Comparing contents in the given tuples

Question

I've two python class 'tuples' and and i want to compare contents on both of them and get only which is only in 'deactivated' tuple for eg.,

deactivated = ((34, 'abcd'), (250, 'def'), (350, 'xyz'))
schedules = ((34, 'abcd'), (250, 'def'))
to_deactivate = ()

in here, i want to push (350, 'xyz') which is not in schedules to another variable to_deactivate.

I've looked into some of the solutions online but most of them are just comparing whether the tuples are same or not. Please help me out on this.

Answer 1

Are you sure you those variables should be tuples?

Because tuples are immutable. In their essence, you are not supposed to add or remove things from them. It looks like those variables are intended to be collections to which you add or remove things. Which is not possible with tuples.

For example, sets, since you don't seem to bother about order, but do seem to be interested about what is or is not in them. That is what sets are for. Very quick to check whether something is in it or not (with the same easy in operator. But in is O(n) for lists or tuples, and is O(log(n)), and in practice even O(1) with sets).

So, that is just a remark, but I feel that those variables should have been sets. In which case, answer to your question would simply have been

to_deactivate =  deactivated - schedules

Even if you insist on keeping them as tuples, one compact answer is still to use sets

to_deactivate=tuple(set(deactivated)-set(schedules))

Note that this is faster than the compound tuple solution. (1.38 μs vs 1.59 μs on my computer. And the timing difference grows when the size of the input tuples grows)

Timings

Just to make my point about timing clear, here is how much times it takes to compute is with the "compound tuple" strategy (Andrej's answer)

Of course, curve fitting is not a complexity method evaluation, but, well, since instinct says that we can expect either O(n), O(nlog(n)) or O(n²) complexity, we can conclude that we are clearly on the O(n²) side here.

Where as with conversion to sets :

Which looks as a straight line as it can get. So, clearly, on the O(n) side.

And, of course, put together, we have a match clearly in favor of sets.

And to reply to SUTerliakov's comment: not just for big values. Even at the very start, sets win. Just a zoom on previous graph.

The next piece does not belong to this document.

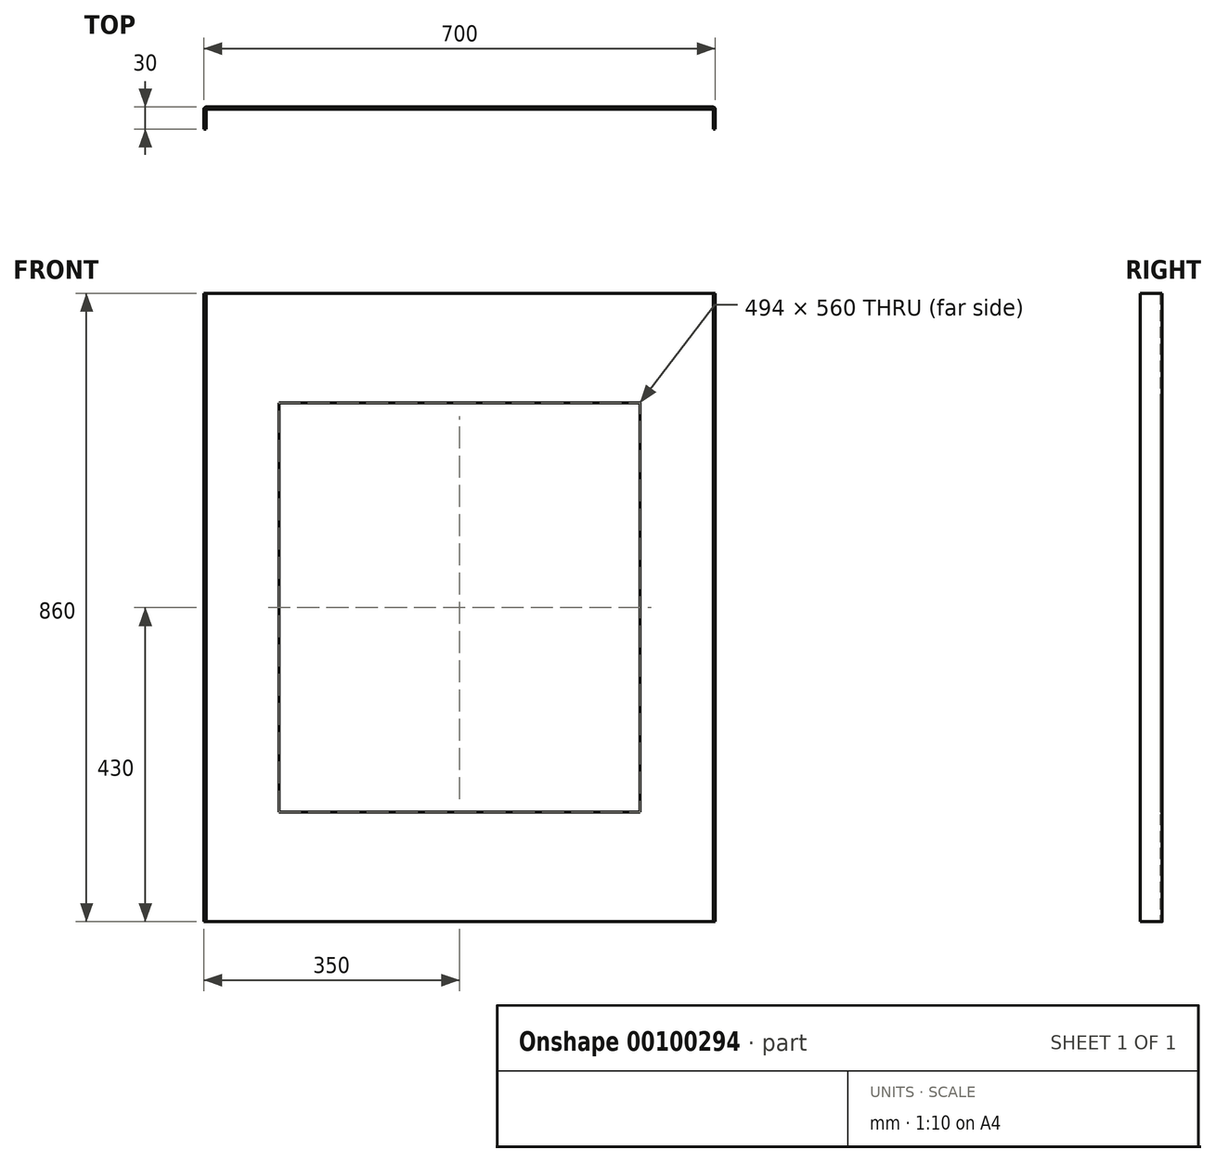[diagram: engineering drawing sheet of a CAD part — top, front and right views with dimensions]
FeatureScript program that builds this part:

And that is comparing set in their most defavorable usage: when we keep every thing in tuples, and then convert to set only for the operation. It would be even faster if variables were sets from the beginning. And in the question, there is really no indication that there is a reason from them not to be sets.

Answer 2

You could use iteration to compare every element in one tuple to every element of the other tuple and get the the value of index for which there exist value only in the first tuple

deactivated = ((34, 'abcd'), (250, 'def'), (350, 'xyz'))
schedules = ((34, 'abcd'), (250, 'def'))
to_deactivate = ()
for i in range(len(deactivated)):
    if deactivated[i] not in schedules:
        to_deactivate += deactivated[i]
print(to_deactivate)

This should work fine.

Edit: Iterating only once.

Answer 3

Try:

deactivated = ((34, "abcd"), (250, "def"), (350, "xyz"))
schedules = ((34, "abcd"), (250, "def"))

to_deactivate = tuple(tpl for tpl in deactivated if tpl not in schedules)
print(to_deactivate)

Prints:

((350, 'xyz'),)